É curioso assinalar que os homens e as mulheres, ao nível do
país, encarregados de moldar ideologicamente uma mocidade (a desse tempo) e
toda a hierarquia acima deles e delas falharam redondamente. Foi essa mesma
mocidade, feita homens e mulheres na força da vida, que, em Abril de 1974, não
levantaram os braços para defender a ideologia em que haviam sido educados.

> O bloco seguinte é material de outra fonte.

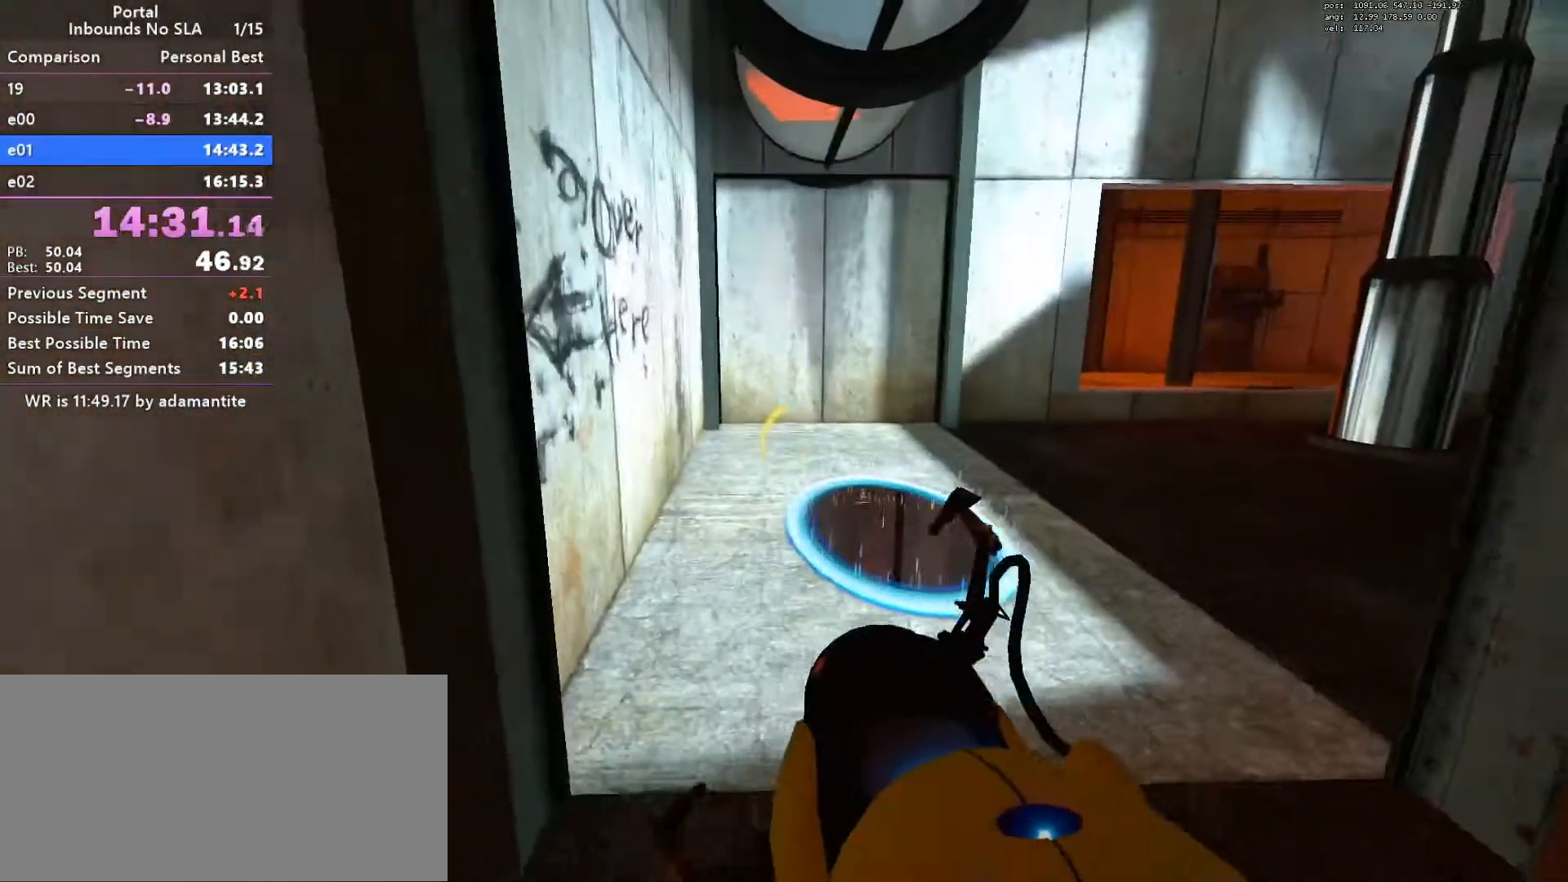
{"keys": [], "mouse": [], "events": [[33, "d", "down"], [233, "s", "up"], [267, "d", "up"]]}
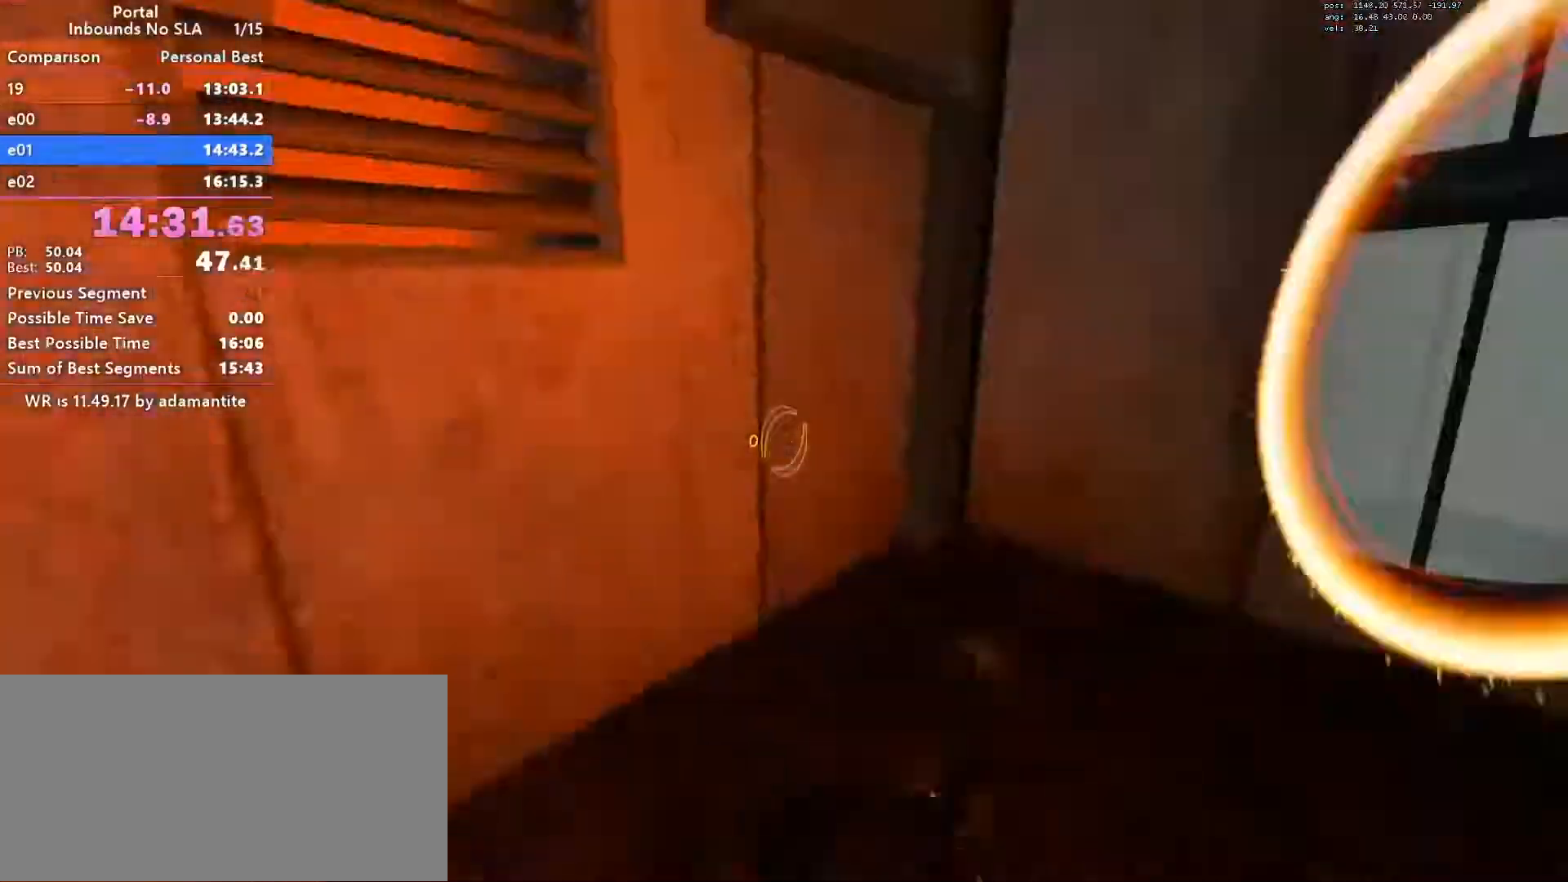
{"keys": [], "mouse": [], "events": [[100, "s", "down"], [201, "s", "up"]]}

Antes pelo contrário, exultou de alegria e colocou cravos nas espingardas dos militares
que puseram fim a tamanho sufoco.
NOTAS:
A Mocidade Portuguesa foi criada pelo Decreto-Lei n.º 26 611, de 19 de Maio de 1936[1], em cumprimento do disposto na Base XI da Lei n.º 1941, de 19 de abril de 1936, e extinta em 25 de Abril, pela Junta de Salvação Nacional, através do Decreto-Lei n.º 171/74,
A Mocidade Portuguesa foi criada pelo Decreto-Lei n.º 26 611, de 19 de Maio de 1936[1], em cumprimento do disposto na Base XI da Lei n.º 1941, de 19 de abril de 1936, e extinta em 25 de Abril, pela Junta de Salvação Nacional, através do Decreto-Lei n.º 171/74,
A Obra das Mães pela Educação Nacional foi criada pelo
Decreto n.º 26 893, de 15 de Agosto de 1936, e extinta, na sequência da
Revolução dos Cravos, pelo Decreto-Lei n.º 698/75, de 15 de Dezembro.
A Mocidade Portuguesa Feminina foi criada pelo
Decreto-Lei n.º 28 262, de 8 de dezembro de 1937 e confiada à Obra das Mães
pela Educação Nacional, foi extinta em 25 de Abril, pela Junta de Salvação
Nacional, através pelo Decreto-lei n.º 171 /74.